━━━━━ TASK INPUT ━━━━━

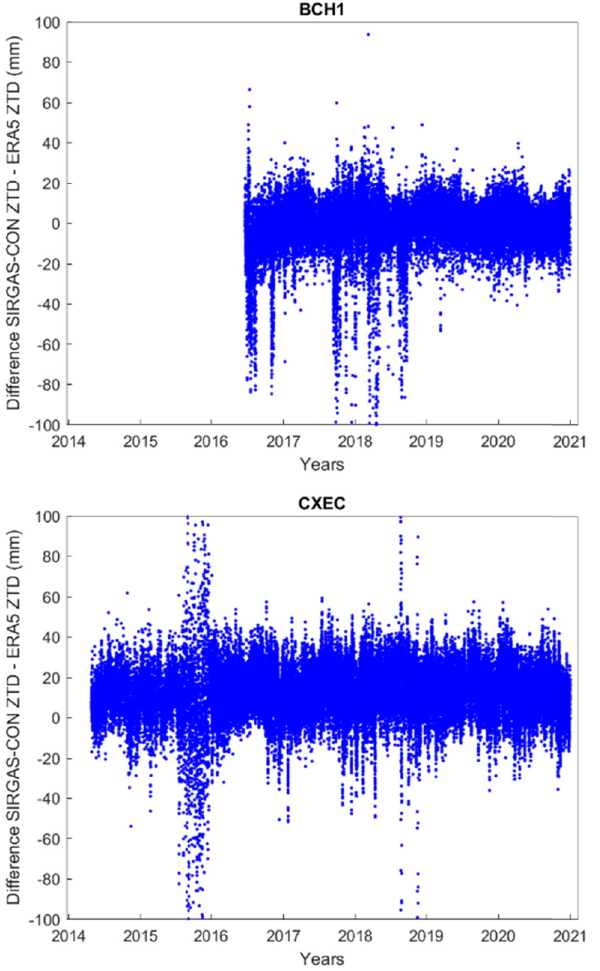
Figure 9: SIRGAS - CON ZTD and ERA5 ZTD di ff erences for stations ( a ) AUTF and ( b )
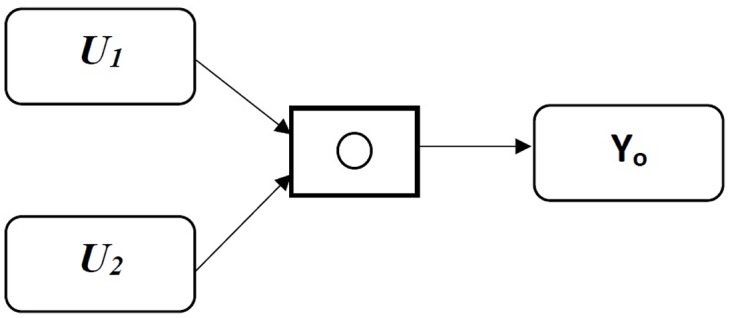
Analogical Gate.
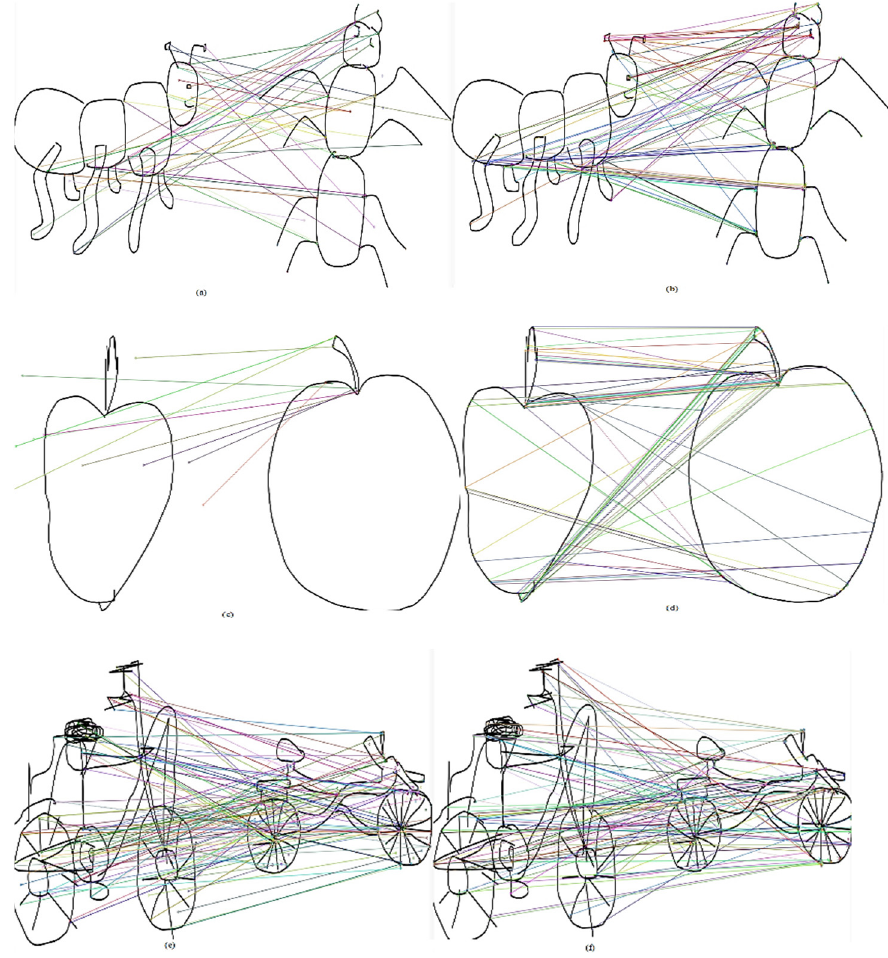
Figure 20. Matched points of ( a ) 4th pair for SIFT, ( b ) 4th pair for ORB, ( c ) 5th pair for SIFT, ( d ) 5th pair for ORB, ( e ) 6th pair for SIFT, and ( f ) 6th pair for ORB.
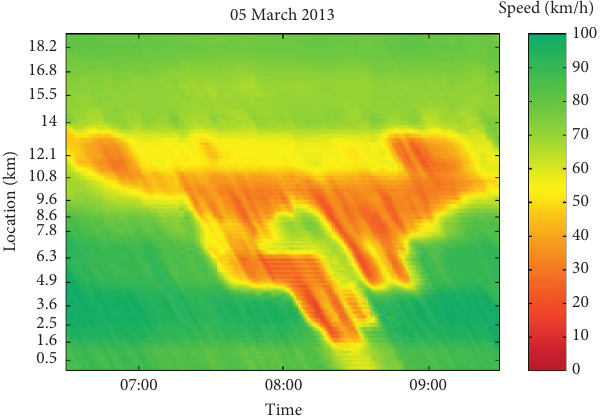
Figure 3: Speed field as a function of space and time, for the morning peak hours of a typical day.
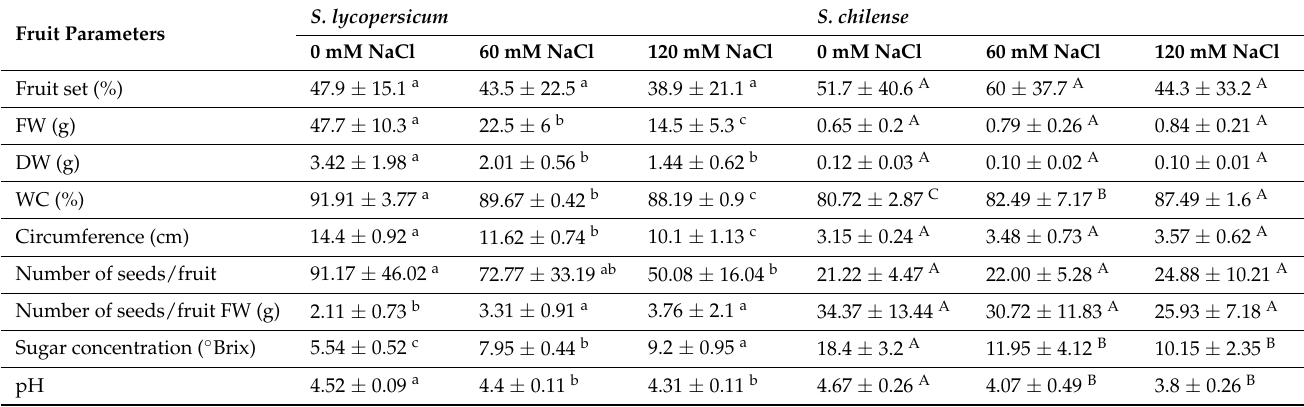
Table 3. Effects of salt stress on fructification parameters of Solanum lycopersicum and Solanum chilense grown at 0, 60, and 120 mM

━━━━━

■ **WORK REQUIRED**
The task requires the full listing to be given again verbatim, without its pictures.

■ **ANSWER TO THE EXERCISE**
Figure 9: SIRGAS - CON ZTD and ERA5 ZTD di ff erences for stations ( a ) AUTF and ( b )
Analogical Gate.
Figure 20. Matched points of ( a ) 4th pair for SIFT, ( b ) 4th pair for ORB, ( c ) 5th pair for SIFT, ( d ) 5th pair for ORB, ( e ) 6th pair for SIFT, and ( f ) 6th pair for ORB.
Figure 3: Speed field as a function of space and time, for the morning peak hours of a typical day.
Table 3. Effects of salt stress on fructification parameters of Solanum lycopersicum and Solanum chilense grown at 0, 60, and 120 mM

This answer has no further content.